The proposed removal of consultation codes from the Medicare fee schedule is mostly positive for family physicians, since you seldom get the benefit of the higher payment associated with consultation codes despite doing extensive work-ups before referring patients to subspecialists for specific procedures. However, there could be a drawback in that the higher payment was an incentive for the subspecialists you refer to to promptly report back to you, as the consultation codes require. There is some danger that removal of the incentive will cause greater delays or failure of communication, making it more important than ever that your staff keep logs (automated or manual) to be sure that you are aware of all physicians caring for your patients and follow-up as needed to receive records or reports. If you don't have systems in place to help track referrals, lab tests, etc., consider downloading the AAFP's Road to Recognition guide. Though created to help physicians document the elements necessary for recognition under the National Committee for Quality Assurance's Physician Practice Connections - Patient-Centered Medical Home (PPC-PCMH), the simple tracking tools it includes may be useful in many practices. If you feel certain that you always receive timely written follow-up from consultants, using these tools will provide you with evidence of whether your feelings are matched by your results.

Friday Apr 03, 2009

Pay for performance: It's not just for doctors anymore

It's a different interpretation of pay for performance, but the concept does apply to Medicare's Recovery Audit Contractors (RAC) program. Physicians in California and other states involved in the demonstration program may already understand the ramifications of this effort to recover improper Medicare payments. Now that the permanent program for RACs is gearing up across the country, it's important for all physicians to understand how it works.

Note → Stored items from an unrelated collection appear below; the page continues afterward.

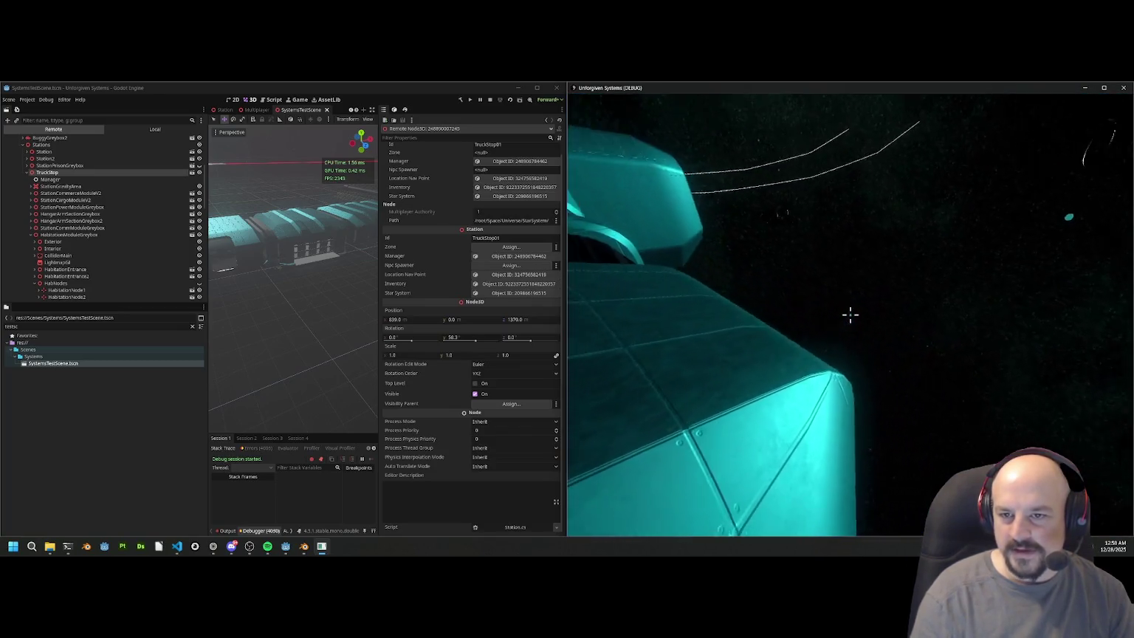
key("w")
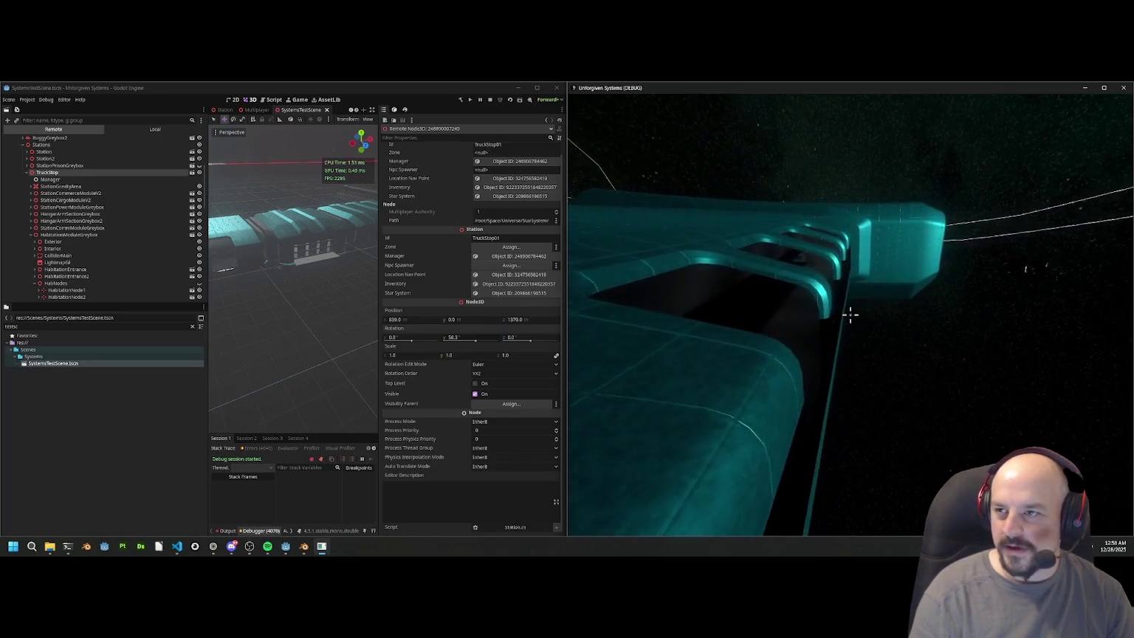
key("w")
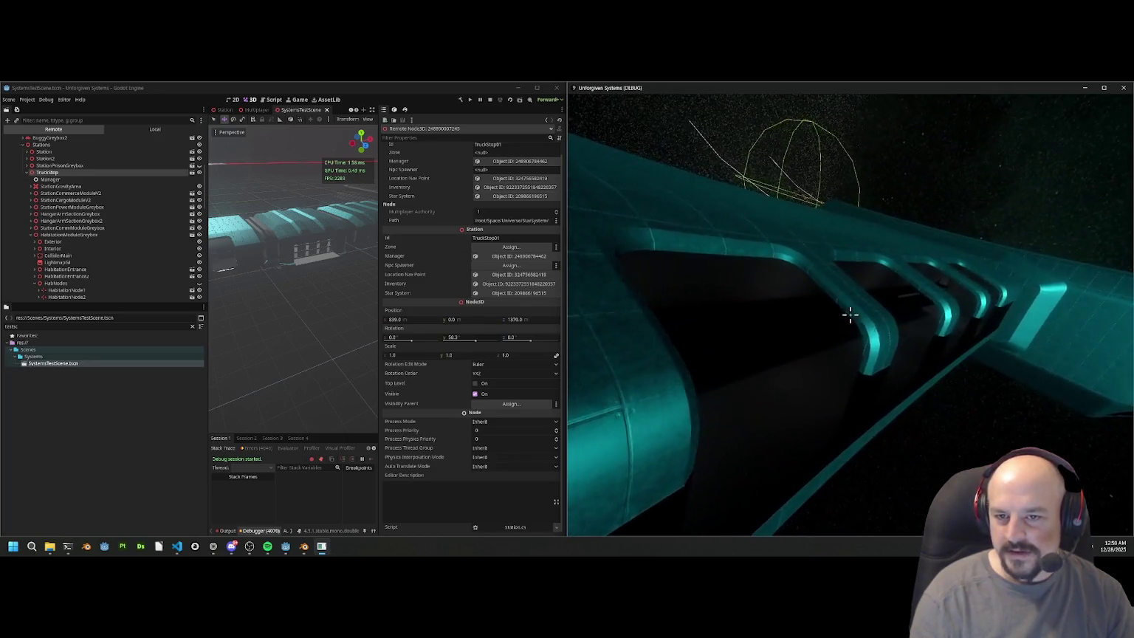
key("w")
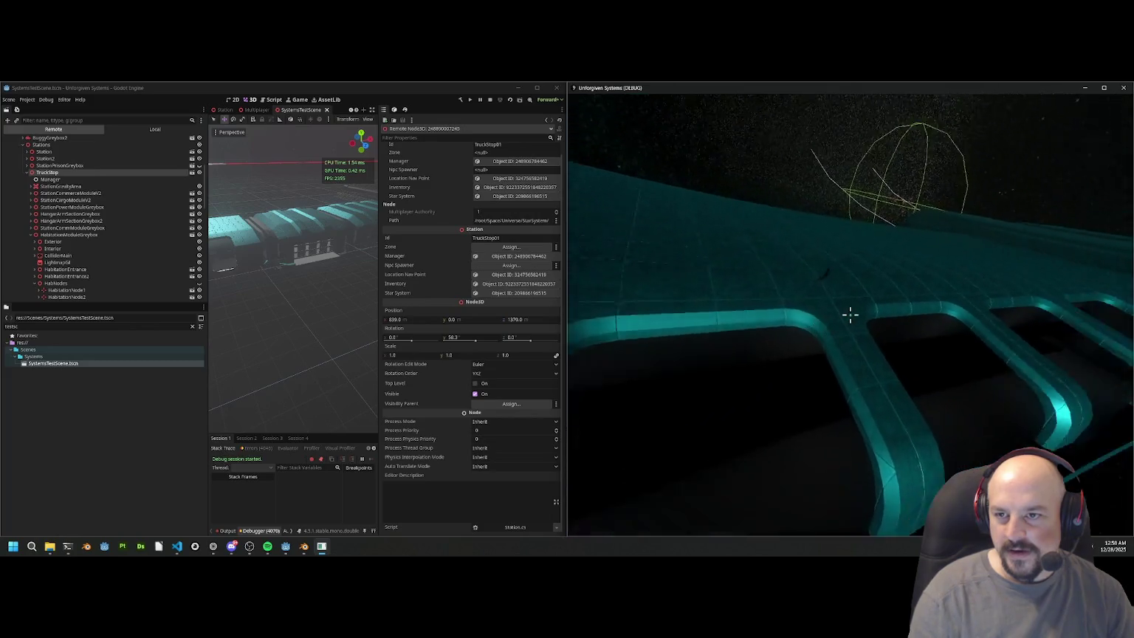
key("w")
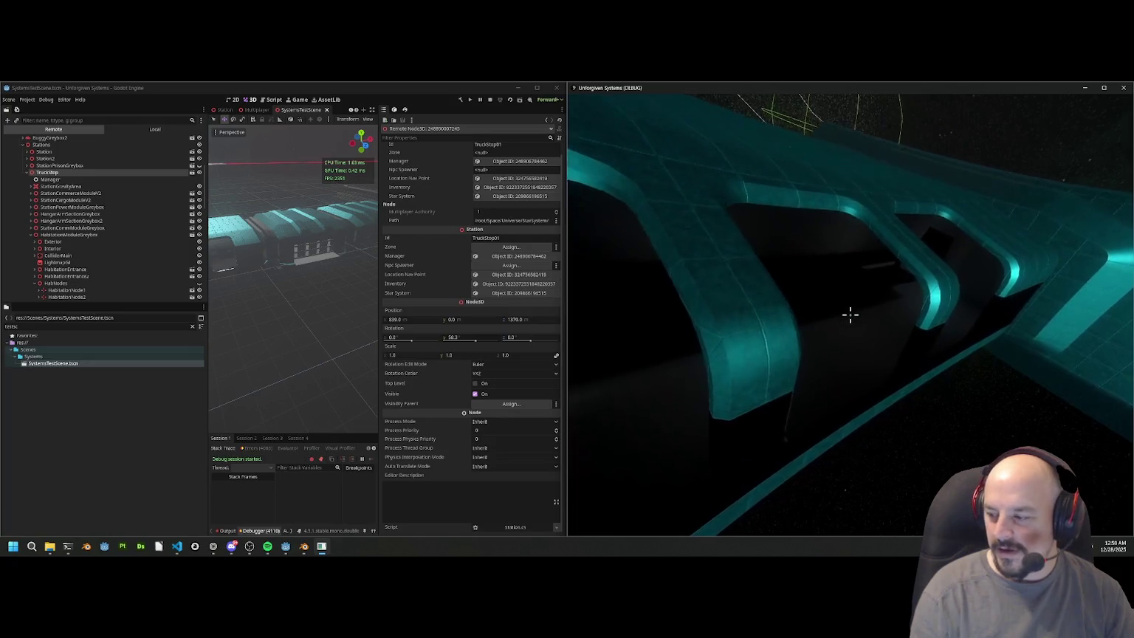
key("w")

The RAC program is different from Medicare safeguard audits like Comprehensive Error Rate Testing (CERT) that focus on identifying error rates for the Medicare payment contractors or postpayment review audits performed by individual carriers. RACs contract with the Centers for Medicare & Medicaid Services to perform post-payment reviews of Medicare claims to find overpayments and underpayments in return for a percentage (from 9 percent to 12.5 percent) of the amounts recovered. Put simply, they eat only what they kill. According to an evaluation of the three-year demonstration program, RACs returned $693.6 million to the Medicare trust funds, after subtracting the dollars in refunded underpayments, overpayments overturned on appeal, and operating costs for the program.

The RAC has two methods of uncovering improper payments - using computer software to analyze claims and auditing medical records. Hospital claims will likely continue to be a focus of their efforts, as was the case in the RAC demonstration program. However, hospitals have mobilized to defend themselves against RAC recoveries. At this time, physicians should not be overly concerned about being targeted but must not expect to be exempt from the program.

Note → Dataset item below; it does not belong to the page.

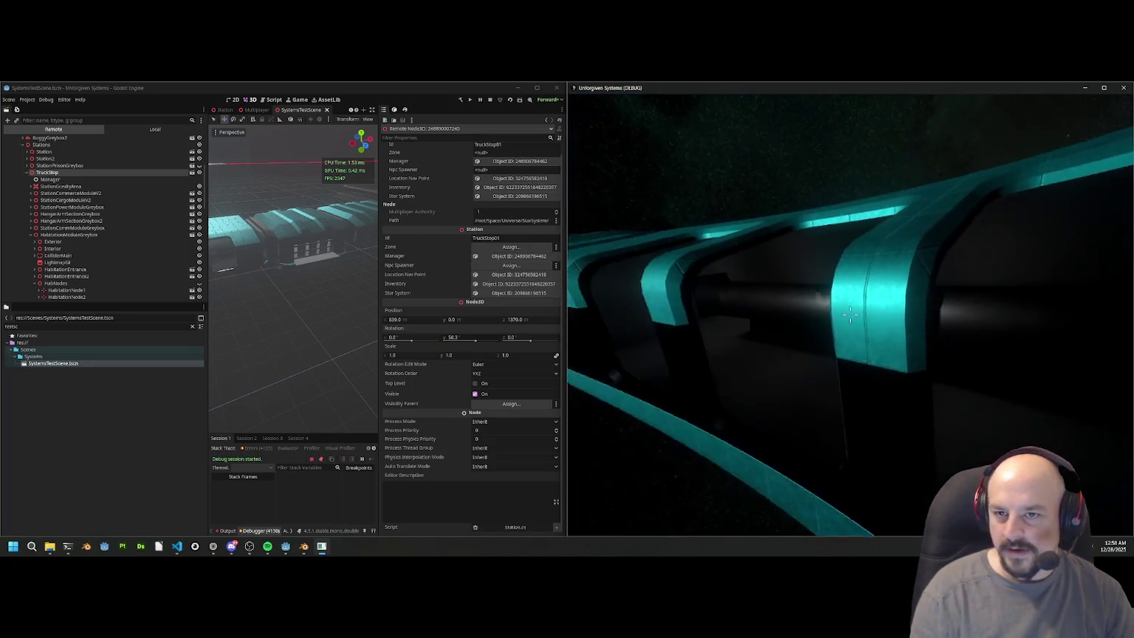
Step: Fly along the teal hull modules toward the wireframe sphere, then bring up the in-game menu
key("w")
key("w")
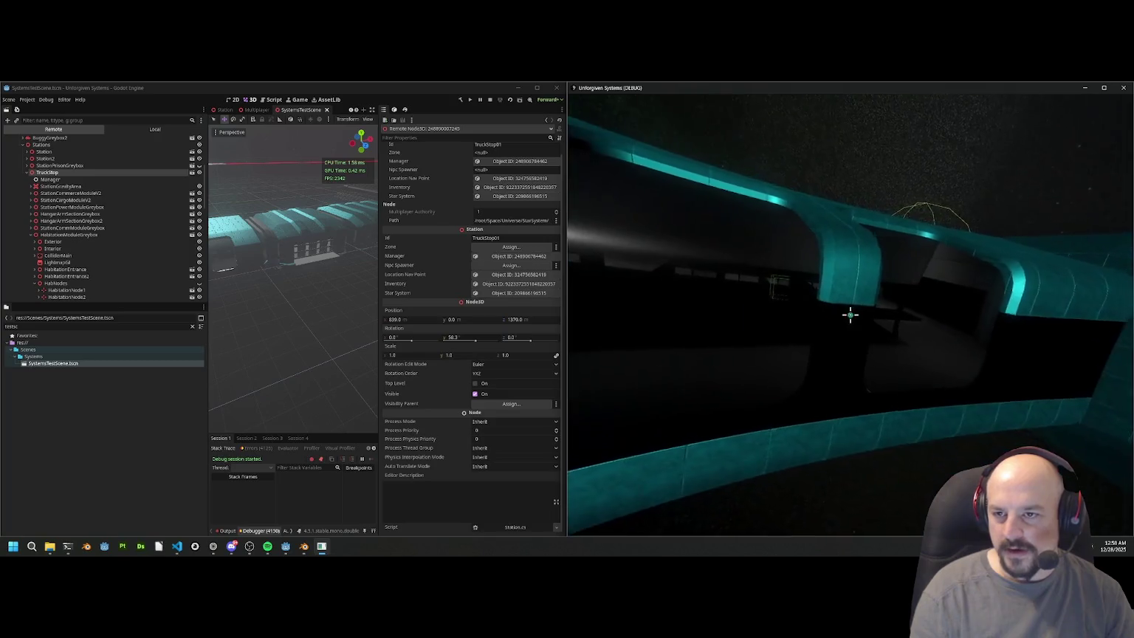
key("w")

You should be aware of your rights in relation to records requests and refunds and how you might avoid some problems. If your practice does not have policies and processes in place to be sure that records sent in response to a payer/auditor request are appropriately screened for accurate dates of service and completeness and returned within the required time frame, I hope you'll schedule a few minutes to discuss the importance of this and establish a standard for your practice. It could save you money and headaches.

The AAFP has joined others in asking CMS to make changes to the program to lessen the burden and the risk to physicians. The AAFP has also put together an online guide to answer questions about the RACs and provide some tips that may help lessen the burden if an RAC does contact you.

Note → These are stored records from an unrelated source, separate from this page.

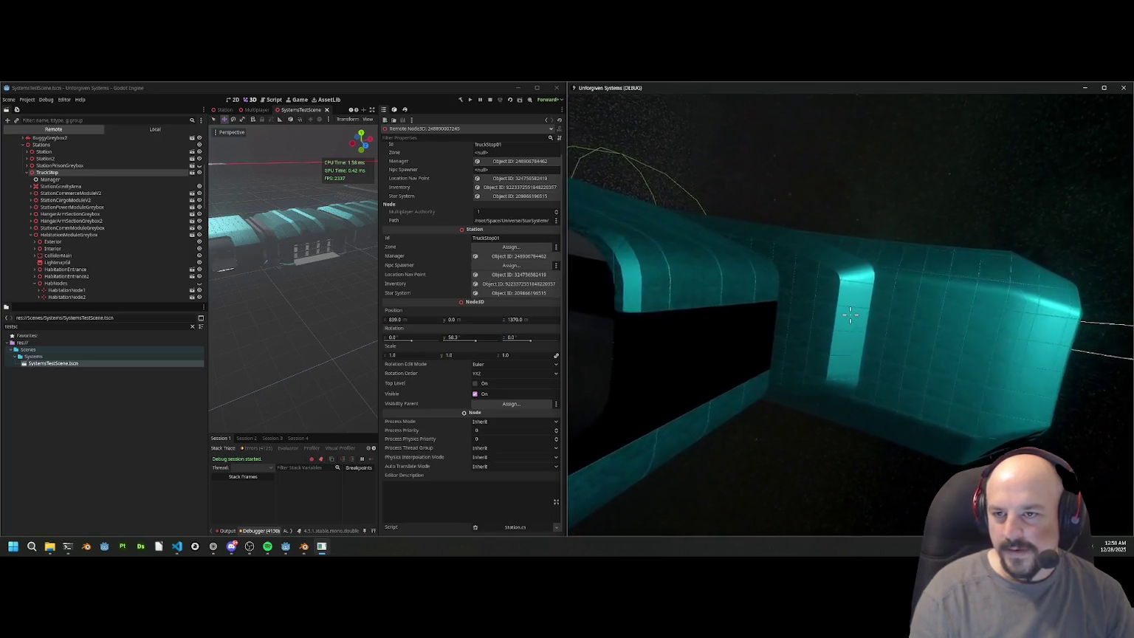
key("w")
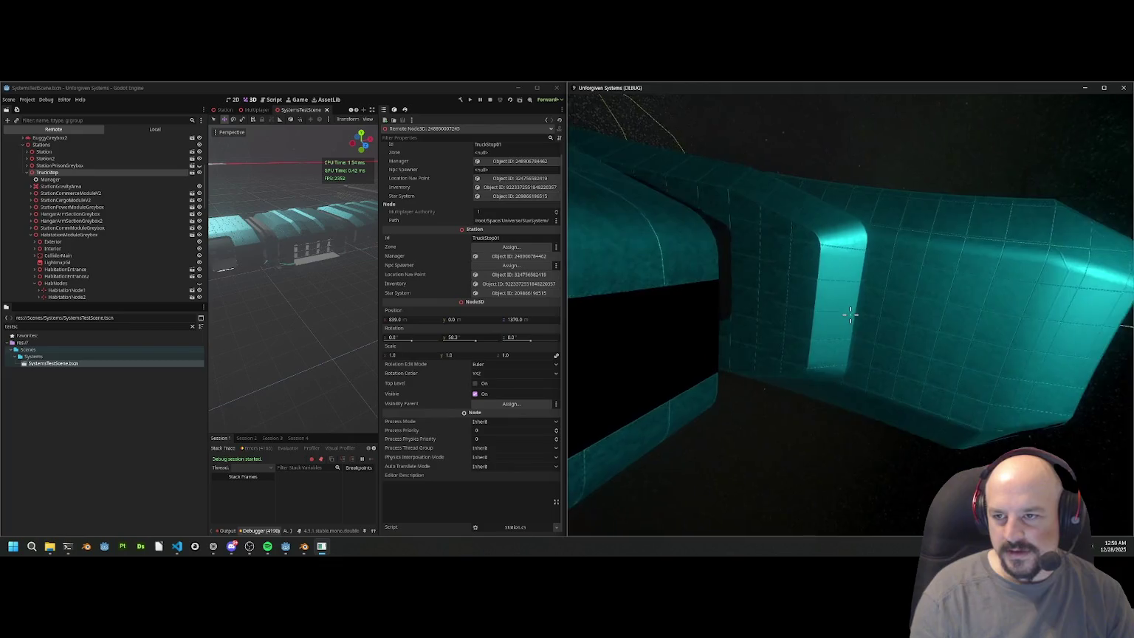
key("w")
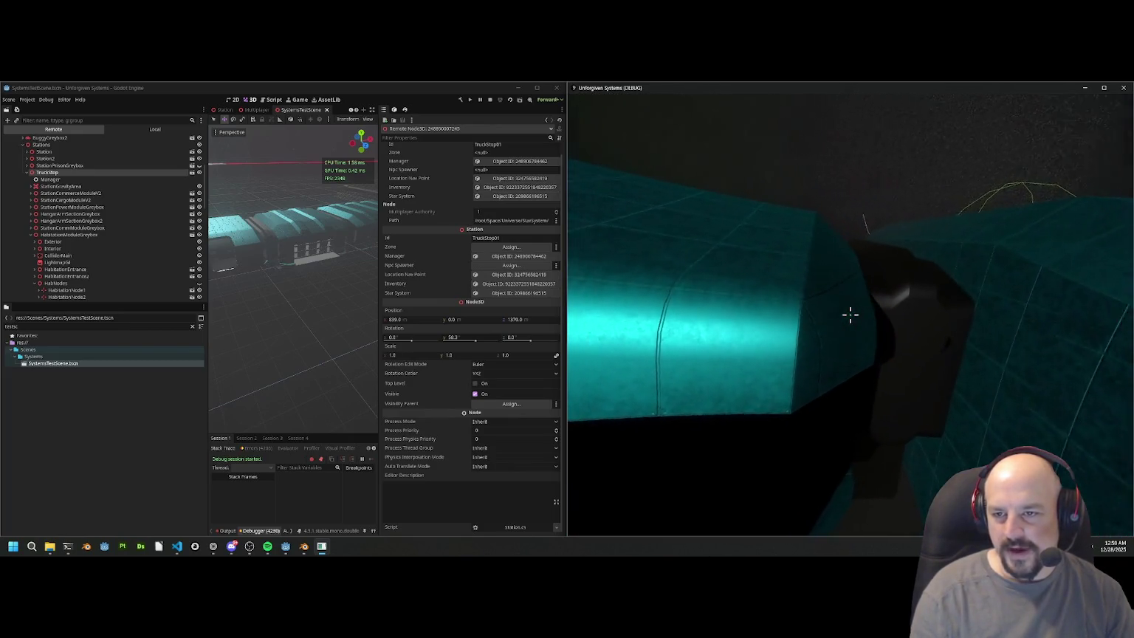
key("w")
key("w")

It's a shame that honest physicians need to concern themselves with programs like this one, but here's hoping that the contractors do a good job of finding and stopping those few who create most of the concerns about fraud and abuse. They are out there, and now there are bounty hunters looking for them.

Have you had any experience with an RAC? Has the RAC contractor for your area provided any education to physicians? If you have tips that may help your fellow physicians, I hope you will share them.